The nearly three-hour meeting was, at times, contentious. But for the most part, residents were restrained and thoughtful. During his presentation, Hedden displayed a slide on the projection screen that showed 84 percent of Turlockers see homelessness as the most serious issue facing the city. And while they see homelessness as a problem, they do not see the impact Rodriguez is having on a daily basis.

“I’ve been doing this job long enough that I’m confident in using my own discretion,” said Rodriguez, the department’s lone NRO. “There’s the letter of the law and then there’s the spirit of the law. And we have to consider the spirt.”

Rodriguez had issued enough warnings and tagged enough vehicles at the Taylor Road encampment that he would’ve been wholly justified in having it bulldozed, impounding all the property, and sending the homeless on their way.

“But it was 114 degrees,” said Rodriguez. “What am I supposed to do, send them out into that heat? That’s dangerous.”

On Wednesday, in Denair Park on Main Street at Lyons Avenue, Gregory and Mary Jo were seated next to a deconstructed tent, which covered their belongings, including a small Jack Russell terrier named Excalibur. The dog seemed to enjoy trying to find his way out from underneath the tent.

They’d just been visited by Rodriguez, who put an orange tag on their car, which means they have to move the vehicle from its current location.

Gregory is trained as a chef, and has also done landscaping work, but suffers from seizures. Mary Jo has three sons in Washington, but doesn’t want to live there. Even if she did, she doesn’t have the means to travel that far.

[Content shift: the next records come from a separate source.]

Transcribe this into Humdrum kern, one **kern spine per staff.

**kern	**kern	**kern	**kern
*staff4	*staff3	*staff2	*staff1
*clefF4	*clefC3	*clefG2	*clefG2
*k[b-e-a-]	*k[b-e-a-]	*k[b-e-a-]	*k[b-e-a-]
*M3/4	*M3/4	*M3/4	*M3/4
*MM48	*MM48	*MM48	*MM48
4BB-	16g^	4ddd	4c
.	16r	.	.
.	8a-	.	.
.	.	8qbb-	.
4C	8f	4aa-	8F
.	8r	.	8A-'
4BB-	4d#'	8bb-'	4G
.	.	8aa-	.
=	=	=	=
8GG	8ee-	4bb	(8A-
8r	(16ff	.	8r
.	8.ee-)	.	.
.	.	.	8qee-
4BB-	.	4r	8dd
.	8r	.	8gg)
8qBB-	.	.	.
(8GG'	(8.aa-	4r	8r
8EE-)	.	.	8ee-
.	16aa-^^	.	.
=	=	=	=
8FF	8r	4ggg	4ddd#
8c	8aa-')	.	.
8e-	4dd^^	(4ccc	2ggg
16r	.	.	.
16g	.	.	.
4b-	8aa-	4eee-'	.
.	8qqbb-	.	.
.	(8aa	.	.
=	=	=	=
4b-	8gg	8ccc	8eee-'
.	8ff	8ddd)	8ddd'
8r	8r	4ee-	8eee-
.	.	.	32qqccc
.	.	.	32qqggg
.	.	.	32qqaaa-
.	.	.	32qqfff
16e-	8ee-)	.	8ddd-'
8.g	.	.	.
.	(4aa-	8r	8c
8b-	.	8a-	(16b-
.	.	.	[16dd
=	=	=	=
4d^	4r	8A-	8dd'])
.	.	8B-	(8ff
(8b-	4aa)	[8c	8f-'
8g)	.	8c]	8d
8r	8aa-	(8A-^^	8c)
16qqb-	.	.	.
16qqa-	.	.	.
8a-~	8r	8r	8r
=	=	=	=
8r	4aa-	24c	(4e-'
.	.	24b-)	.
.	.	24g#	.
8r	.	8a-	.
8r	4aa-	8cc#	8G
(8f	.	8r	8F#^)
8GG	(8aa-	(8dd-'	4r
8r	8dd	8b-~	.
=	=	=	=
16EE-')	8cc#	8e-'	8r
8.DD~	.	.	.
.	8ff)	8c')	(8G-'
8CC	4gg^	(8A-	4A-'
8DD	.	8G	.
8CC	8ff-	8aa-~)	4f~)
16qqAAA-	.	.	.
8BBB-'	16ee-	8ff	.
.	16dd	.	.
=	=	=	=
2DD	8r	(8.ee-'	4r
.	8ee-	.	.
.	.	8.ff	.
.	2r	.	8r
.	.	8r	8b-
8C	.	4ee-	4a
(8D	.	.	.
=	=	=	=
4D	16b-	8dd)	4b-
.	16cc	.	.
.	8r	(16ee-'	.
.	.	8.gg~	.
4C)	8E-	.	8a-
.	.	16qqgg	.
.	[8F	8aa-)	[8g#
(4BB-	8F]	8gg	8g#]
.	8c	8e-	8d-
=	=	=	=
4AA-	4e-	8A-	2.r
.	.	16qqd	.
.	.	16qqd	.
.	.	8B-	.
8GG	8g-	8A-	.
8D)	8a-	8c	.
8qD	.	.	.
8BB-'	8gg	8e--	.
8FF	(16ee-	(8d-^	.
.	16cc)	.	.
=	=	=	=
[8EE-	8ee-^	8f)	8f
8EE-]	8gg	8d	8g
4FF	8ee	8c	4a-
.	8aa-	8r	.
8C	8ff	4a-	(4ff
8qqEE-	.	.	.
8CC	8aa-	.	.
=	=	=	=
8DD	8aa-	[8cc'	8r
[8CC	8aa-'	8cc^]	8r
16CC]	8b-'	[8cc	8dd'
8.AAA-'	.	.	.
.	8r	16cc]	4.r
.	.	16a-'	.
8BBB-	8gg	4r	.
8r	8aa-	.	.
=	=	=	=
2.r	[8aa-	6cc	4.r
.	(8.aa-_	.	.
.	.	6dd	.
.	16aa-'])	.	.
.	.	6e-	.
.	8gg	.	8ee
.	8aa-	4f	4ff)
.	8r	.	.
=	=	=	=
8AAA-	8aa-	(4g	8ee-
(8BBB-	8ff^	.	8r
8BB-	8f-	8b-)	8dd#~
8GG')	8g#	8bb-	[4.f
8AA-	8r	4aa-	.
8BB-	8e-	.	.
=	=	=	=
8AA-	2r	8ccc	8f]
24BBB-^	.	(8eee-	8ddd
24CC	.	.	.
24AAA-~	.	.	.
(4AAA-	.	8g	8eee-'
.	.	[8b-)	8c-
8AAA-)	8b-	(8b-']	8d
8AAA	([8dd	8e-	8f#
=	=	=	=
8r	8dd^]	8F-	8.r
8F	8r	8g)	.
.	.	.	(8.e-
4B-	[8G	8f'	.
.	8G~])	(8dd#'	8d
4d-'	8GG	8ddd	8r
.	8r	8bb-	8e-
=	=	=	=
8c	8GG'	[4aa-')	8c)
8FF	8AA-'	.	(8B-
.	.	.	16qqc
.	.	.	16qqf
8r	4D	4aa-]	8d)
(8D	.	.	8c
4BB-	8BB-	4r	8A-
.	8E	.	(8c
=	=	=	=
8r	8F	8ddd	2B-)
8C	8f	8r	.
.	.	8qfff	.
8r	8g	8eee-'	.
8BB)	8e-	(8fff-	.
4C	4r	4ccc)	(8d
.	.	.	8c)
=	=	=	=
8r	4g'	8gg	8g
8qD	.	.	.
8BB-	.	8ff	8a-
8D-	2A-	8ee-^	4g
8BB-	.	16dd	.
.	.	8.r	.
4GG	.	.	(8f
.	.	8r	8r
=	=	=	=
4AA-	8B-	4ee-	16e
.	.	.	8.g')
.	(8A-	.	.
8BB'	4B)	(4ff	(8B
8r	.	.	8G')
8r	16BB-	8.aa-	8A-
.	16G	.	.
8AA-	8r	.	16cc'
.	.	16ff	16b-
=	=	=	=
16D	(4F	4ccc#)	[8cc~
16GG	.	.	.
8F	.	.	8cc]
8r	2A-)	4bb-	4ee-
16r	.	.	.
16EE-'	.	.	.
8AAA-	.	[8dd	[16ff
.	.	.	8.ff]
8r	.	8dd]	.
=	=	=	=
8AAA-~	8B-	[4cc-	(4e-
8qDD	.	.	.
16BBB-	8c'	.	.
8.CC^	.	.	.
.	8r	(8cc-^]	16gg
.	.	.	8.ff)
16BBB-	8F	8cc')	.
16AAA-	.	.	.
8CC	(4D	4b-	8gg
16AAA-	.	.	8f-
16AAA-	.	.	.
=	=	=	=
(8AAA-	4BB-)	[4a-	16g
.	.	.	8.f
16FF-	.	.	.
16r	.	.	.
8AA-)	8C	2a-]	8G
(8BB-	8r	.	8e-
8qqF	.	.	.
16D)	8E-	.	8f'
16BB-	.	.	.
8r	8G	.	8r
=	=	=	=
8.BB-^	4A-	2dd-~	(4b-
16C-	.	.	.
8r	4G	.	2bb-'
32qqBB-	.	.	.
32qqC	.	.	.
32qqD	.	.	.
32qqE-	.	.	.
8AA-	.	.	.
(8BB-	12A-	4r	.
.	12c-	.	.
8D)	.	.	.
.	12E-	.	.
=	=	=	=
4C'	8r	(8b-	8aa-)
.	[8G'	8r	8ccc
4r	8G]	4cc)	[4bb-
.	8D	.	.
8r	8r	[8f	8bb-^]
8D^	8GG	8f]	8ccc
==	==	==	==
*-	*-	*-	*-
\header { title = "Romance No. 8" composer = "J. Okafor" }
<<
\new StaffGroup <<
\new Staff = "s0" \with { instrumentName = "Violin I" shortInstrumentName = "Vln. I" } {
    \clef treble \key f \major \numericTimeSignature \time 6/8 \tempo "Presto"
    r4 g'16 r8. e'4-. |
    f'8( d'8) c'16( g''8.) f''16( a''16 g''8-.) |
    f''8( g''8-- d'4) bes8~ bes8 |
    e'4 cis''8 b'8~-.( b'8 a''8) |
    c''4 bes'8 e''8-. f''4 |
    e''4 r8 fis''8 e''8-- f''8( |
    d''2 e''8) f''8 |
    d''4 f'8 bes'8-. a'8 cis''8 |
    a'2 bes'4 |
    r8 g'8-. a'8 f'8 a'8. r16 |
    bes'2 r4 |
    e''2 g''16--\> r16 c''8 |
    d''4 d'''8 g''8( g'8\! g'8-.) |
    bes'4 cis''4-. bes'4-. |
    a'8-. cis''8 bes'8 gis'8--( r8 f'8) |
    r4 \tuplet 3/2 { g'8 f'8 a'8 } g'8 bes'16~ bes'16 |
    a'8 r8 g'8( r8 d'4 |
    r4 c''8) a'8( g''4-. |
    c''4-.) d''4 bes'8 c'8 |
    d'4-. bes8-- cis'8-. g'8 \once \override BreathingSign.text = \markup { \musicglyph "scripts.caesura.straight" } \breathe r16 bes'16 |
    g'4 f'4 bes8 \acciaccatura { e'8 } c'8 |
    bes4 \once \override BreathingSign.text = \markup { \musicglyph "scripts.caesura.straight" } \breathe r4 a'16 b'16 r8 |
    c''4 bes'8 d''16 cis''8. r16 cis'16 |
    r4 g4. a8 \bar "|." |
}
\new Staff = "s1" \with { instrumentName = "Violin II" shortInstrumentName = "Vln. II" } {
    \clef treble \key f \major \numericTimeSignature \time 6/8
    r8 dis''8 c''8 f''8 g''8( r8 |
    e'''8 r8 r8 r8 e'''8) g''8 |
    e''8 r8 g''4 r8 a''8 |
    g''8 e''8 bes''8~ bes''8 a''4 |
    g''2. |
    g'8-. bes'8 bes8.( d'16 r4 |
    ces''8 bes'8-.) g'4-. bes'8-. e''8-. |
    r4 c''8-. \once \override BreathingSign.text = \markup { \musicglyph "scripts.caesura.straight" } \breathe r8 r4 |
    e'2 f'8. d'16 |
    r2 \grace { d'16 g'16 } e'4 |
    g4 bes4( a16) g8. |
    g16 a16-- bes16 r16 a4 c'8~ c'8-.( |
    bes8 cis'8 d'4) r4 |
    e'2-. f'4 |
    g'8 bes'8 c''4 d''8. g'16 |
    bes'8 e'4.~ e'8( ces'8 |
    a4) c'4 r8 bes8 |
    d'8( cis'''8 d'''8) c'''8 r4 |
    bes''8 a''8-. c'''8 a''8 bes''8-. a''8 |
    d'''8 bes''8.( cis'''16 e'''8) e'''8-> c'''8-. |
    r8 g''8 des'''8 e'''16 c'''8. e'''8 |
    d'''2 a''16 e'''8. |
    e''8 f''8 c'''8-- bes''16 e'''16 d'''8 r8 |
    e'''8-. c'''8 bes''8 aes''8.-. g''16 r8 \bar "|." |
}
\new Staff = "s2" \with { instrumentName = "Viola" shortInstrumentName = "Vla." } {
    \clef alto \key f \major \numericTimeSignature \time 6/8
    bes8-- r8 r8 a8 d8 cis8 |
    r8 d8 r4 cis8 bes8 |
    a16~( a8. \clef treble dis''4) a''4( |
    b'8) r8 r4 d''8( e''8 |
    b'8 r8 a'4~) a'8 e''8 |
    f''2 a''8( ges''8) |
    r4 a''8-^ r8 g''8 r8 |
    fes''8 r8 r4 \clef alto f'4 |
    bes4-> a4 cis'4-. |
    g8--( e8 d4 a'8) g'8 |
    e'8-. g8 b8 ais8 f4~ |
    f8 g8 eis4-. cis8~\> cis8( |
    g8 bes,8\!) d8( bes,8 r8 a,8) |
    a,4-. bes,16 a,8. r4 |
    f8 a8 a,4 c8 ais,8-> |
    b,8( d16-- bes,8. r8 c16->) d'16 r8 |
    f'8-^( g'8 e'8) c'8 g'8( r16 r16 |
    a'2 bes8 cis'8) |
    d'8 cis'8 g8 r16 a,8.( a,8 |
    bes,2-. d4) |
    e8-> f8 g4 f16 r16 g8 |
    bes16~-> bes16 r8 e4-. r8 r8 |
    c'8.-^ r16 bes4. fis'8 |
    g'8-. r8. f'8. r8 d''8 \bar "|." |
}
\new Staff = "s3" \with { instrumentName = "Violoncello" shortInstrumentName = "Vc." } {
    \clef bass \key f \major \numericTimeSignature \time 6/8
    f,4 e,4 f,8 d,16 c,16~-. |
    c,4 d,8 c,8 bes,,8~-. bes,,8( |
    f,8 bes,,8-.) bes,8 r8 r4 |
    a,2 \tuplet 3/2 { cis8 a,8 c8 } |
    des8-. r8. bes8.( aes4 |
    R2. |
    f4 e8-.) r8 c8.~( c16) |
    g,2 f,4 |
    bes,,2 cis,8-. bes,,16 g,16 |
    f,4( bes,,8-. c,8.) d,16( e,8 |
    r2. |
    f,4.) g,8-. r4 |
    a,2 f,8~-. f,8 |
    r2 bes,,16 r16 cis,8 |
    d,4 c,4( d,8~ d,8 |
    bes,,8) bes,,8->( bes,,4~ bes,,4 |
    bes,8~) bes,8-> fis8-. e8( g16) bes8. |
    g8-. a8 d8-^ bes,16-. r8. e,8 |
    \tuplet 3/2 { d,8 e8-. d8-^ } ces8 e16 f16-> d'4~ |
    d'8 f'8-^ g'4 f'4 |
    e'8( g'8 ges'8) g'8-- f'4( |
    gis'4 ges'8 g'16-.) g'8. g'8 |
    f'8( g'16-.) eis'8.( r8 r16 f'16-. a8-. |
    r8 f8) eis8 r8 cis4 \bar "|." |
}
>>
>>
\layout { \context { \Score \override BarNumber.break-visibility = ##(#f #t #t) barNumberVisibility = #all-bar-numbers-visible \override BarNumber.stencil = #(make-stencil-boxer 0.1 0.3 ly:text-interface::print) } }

Gregory has been homeless for the last two and half years; Mary Jo for six.

“People throw things at us,” said Mary Jo. “Water bottles, lemons, firecrackers … just to be jerks.”

Mary Jo wants others to know one thing: It could happen to them, too.

“I want people not to judge us, because a lot of people are one paycheck away from being homeless,” said Mary Jo. “And when they’re out here, they’ll find out what it’s like.”